Nach der Ankündigung des Irans, die Blockade der Straße von Hormus vorübergehend auszusetzen, hält US-Präsident Donald Trump an der US-Blockade iranischer Schiffe fest. Während die Seestraße nach iranischer Darstellung vollständig für den Handel geöffnet ist, will Washington seine Maßnahmen gegen iranische Schiffe bis zum Abschluss einer eigenen Transaktion mit Teheran aufrechterhalten.

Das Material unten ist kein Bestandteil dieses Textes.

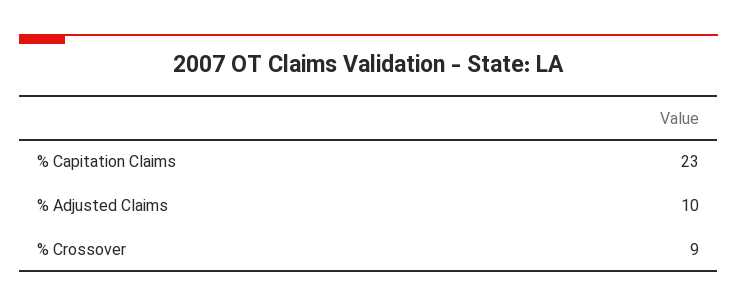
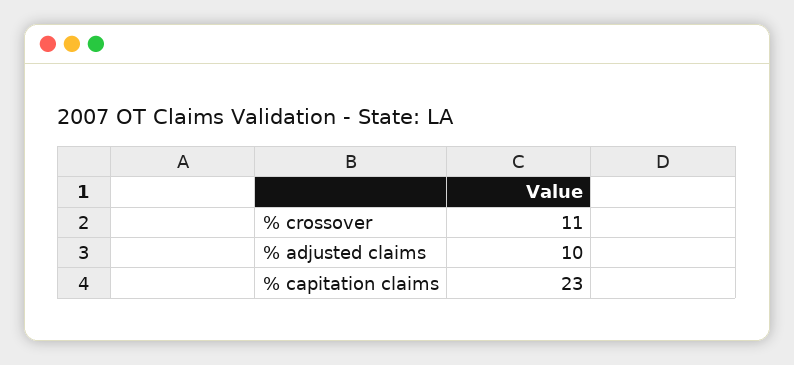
% Crossover: 9 -> 11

Trump: Marineblockade bleibt in Kraft
US-Präsident Donald Trump erklärte, die US-Blockade iranischer Schiffe solle trotz der iranischen Entscheidung bestehen bleiben. „Die Straße von Hormus ist vollständig geöffnet und für den Handel sowie den ungehinderten Durchfahrtsverkehr bereit, aber die Marineblockade bleibt in voller Gültigkeit in Kraft, da sie sich ausschließlich auf den Iran bezieht, bis unsere Transaktion mit dem Iran zu 100 Prozent abgeschlossen ist“, schrieb Trump in Großbuchstaben auf seiner persönlichen Plattform am Freitag.

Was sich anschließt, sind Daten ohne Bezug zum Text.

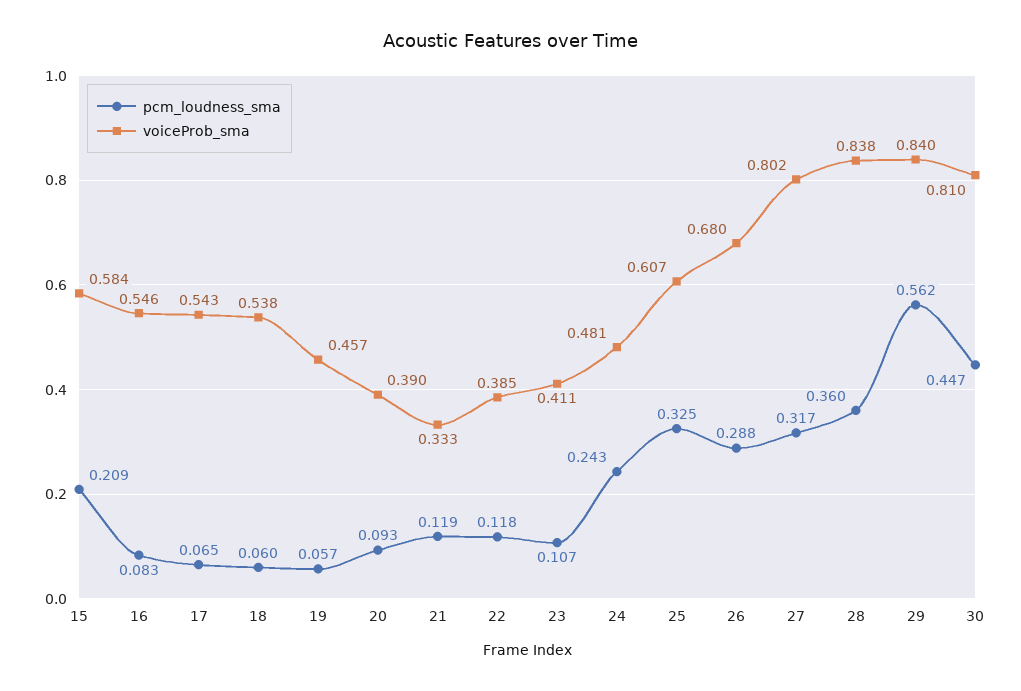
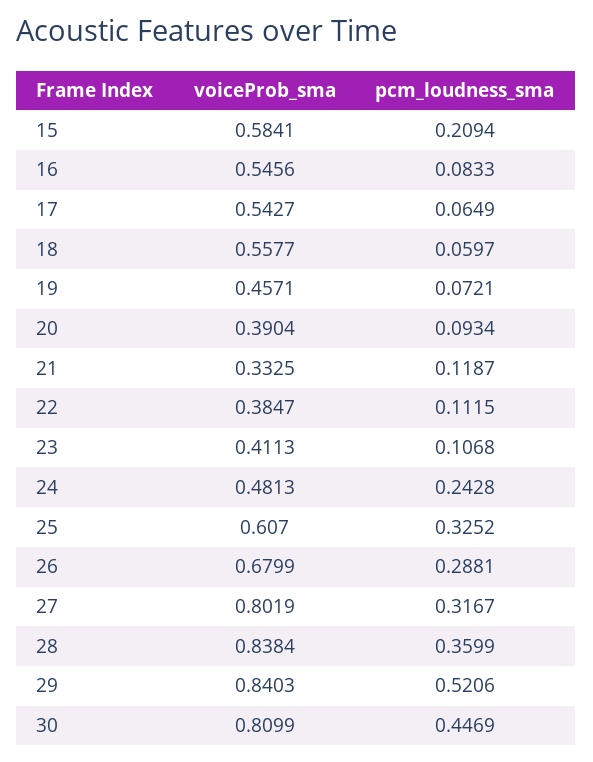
voiceProb_sma, 18: 0.538 -> 0.5577
pcm_loudness_sma, 19: 0.057 -> 0.0721
pcm_loudness_sma, 22: 0.118 -> 0.1115
pcm_loudness_sma, 29: 0.562 -> 0.5206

Iran setzt Blockade im Zuge des Waffenstillstands aus
Der iranische Außenminister Abbas Araghtschi hatte zuvor auf der Plattform X mitgeteilt, dass der Iran die Passage durch die Straße von Hormus im Zusammenhang mit dem Waffenstillstand im Libanon freigebe. Er schrieb, dass die Durchfahrt für alle Handelsschiffe durch die Straße von Hormus für die verbleibende Dauer des zehntägigen Waffenstillstands im Libanon für vollständig freigegeben erklärt wird.

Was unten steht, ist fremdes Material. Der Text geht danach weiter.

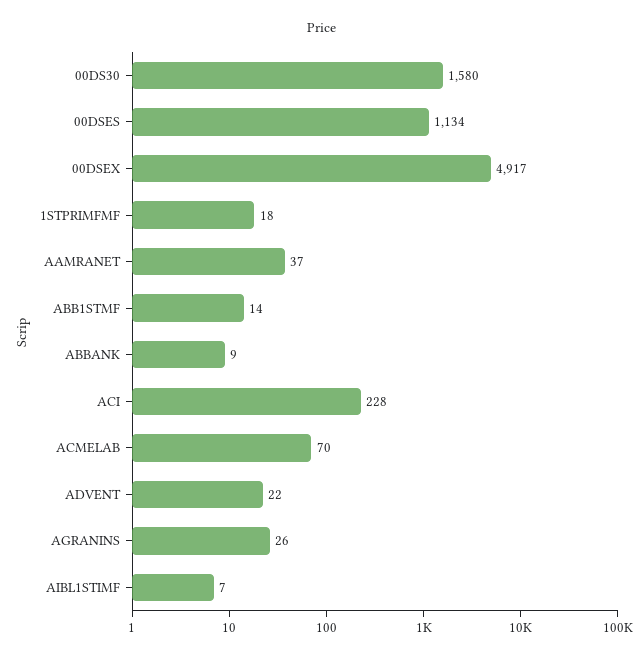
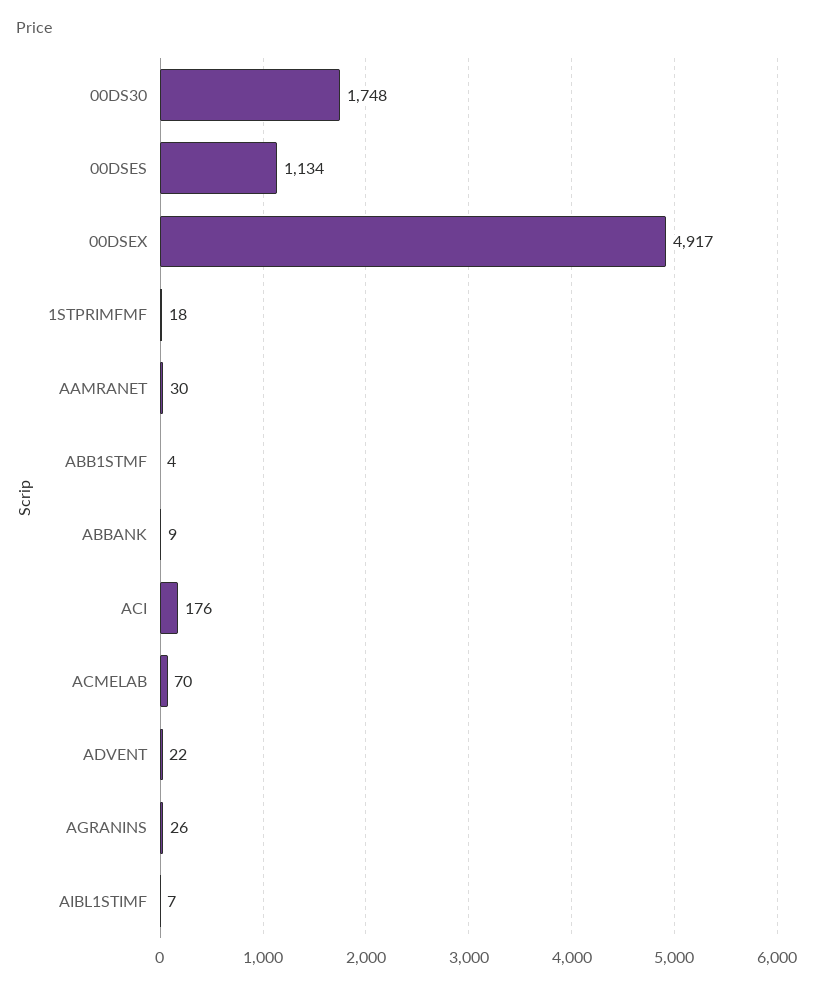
00DS30: 1580 -> 1748
AAMRANET: 37 -> 30
ABB1STMF: 14 -> 4
ACI: 228 -> 176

Bedingungen für Waffenstillstand zwischen Iran und USA
Anfang April hatte Araghtschi auf X Bedingungen für einen Waffenstillstand zwischen dem Iran und den USA formuliert. „Die Bedingungen für den Waffenstillstand zwischen dem Iran und den USA sind klar und eindeutig: Die USA müssen sich entscheiden – entweder Waffenstillstand oder Fortsetzung des Krieges über Israel. Beides geht nicht“, schrieb der Außenminister des Irans damals auf der Plattform X mit Verweis auf den Tweet von Shehbaz Sharif, in dem der pakistanische Premierminister am 8. April die Waffenruhe zwischen dem Iran und den USA verkündet hatte. „Die Welt sieht die Massaker im Libanon. Nun sind die USA am Zug, und die Welt beobachtet, ob sie ihren Verpflichtungen nachkommen werden“, schrieb er.